-- Opening Marker --

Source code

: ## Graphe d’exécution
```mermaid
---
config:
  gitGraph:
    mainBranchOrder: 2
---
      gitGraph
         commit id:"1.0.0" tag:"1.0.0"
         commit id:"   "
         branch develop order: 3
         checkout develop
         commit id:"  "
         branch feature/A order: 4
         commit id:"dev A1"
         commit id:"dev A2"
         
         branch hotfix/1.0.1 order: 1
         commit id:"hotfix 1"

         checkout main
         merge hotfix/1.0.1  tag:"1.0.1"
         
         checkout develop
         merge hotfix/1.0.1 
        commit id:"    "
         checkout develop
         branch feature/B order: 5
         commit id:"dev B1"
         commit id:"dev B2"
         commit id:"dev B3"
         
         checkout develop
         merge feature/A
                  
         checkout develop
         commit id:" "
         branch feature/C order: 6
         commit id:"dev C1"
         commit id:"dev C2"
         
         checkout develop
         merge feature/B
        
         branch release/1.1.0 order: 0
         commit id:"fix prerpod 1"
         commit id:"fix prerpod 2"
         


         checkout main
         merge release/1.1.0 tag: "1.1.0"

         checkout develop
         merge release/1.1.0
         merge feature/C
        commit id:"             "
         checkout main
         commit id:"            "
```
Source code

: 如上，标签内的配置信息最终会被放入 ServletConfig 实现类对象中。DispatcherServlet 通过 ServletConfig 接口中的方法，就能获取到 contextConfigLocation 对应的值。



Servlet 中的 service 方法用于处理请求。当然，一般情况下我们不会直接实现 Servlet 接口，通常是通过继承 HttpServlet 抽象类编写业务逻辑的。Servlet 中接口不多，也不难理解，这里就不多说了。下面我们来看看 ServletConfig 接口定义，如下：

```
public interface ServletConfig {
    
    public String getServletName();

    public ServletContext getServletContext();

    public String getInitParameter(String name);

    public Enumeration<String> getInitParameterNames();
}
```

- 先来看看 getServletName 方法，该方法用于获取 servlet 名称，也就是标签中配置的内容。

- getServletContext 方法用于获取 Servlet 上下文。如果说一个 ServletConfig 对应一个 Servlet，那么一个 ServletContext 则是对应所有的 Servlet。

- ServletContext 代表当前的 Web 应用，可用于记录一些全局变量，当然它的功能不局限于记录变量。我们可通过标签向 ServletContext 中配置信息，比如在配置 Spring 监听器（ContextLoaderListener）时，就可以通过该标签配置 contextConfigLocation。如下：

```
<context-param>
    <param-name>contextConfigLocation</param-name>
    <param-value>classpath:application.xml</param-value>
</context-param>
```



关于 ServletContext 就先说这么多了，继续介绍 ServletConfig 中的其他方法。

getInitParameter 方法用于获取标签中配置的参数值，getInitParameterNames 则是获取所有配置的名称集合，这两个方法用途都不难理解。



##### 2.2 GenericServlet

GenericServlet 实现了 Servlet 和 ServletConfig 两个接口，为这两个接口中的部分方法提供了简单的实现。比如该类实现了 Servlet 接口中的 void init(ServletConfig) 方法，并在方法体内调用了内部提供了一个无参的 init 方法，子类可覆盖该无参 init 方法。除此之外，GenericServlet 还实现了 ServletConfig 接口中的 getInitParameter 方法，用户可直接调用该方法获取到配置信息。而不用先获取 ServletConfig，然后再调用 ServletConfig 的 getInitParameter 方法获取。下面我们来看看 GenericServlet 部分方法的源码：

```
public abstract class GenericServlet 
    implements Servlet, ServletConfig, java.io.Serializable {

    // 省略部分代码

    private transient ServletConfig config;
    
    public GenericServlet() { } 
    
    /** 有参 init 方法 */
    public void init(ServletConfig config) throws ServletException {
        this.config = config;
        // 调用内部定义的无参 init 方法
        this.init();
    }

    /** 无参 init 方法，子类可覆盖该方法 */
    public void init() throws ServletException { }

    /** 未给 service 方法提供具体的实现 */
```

-- Closing Marker --

**Task to complete**
Check each line of the entries above for the string "release", and return those that contain it.

**Solved problem**
         branch release/1.1.0 order: 0
         merge release/1.1.0 tag: "1.1.0"
         merge release/1.1.0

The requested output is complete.